#### Task brief
Restate word for word the lines that run from the one containing "middle tip: (292, 167)" to the last line of the data, both ends included.

#### Entries supplied
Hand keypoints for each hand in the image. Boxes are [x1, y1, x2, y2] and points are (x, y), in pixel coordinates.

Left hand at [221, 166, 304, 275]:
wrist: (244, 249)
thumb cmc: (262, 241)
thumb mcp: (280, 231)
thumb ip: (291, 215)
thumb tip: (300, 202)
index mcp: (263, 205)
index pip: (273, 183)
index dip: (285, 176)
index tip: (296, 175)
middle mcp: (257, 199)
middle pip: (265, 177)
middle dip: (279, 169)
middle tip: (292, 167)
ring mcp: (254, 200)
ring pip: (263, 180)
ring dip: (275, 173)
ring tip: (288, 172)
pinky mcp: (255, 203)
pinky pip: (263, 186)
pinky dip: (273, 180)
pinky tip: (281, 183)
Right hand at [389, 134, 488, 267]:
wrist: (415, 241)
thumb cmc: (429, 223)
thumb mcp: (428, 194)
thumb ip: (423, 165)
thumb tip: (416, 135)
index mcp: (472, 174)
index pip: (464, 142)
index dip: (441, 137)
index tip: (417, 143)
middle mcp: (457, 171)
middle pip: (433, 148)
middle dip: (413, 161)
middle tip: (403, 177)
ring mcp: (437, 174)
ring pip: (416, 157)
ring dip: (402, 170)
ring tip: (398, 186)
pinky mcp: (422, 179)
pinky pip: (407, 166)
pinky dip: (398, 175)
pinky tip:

#### Exercise result
middle tip: (292, 167)
ring mcp: (254, 200)
ring pip: (263, 180)
ring dip: (275, 173)
ring tip: (288, 172)
pinky mcp: (255, 203)
pinky pip: (263, 186)
pinky dip: (273, 180)
pinky tip: (281, 183)
Right hand at [389, 134, 488, 267]:
wrist: (415, 241)
thumb cmc: (429, 223)
thumb mcp: (428, 194)
thumb ip: (423, 165)
thumb tip: (416, 135)
index mcp: (472, 174)
index pip: (464, 142)
index dip: (441, 137)
index tip: (417, 143)
middle mcp: (457, 171)
middle pip: (433, 148)
middle dip: (413, 161)
middle tip: (403, 177)
ring mcp: (437, 174)
ring pip: (416, 157)
ring dip: (402, 170)
ring tip: (398, 186)
pinky mcp: (422, 179)
pinky pip: (407, 166)
pinky dip: (398, 175)
pinky tip:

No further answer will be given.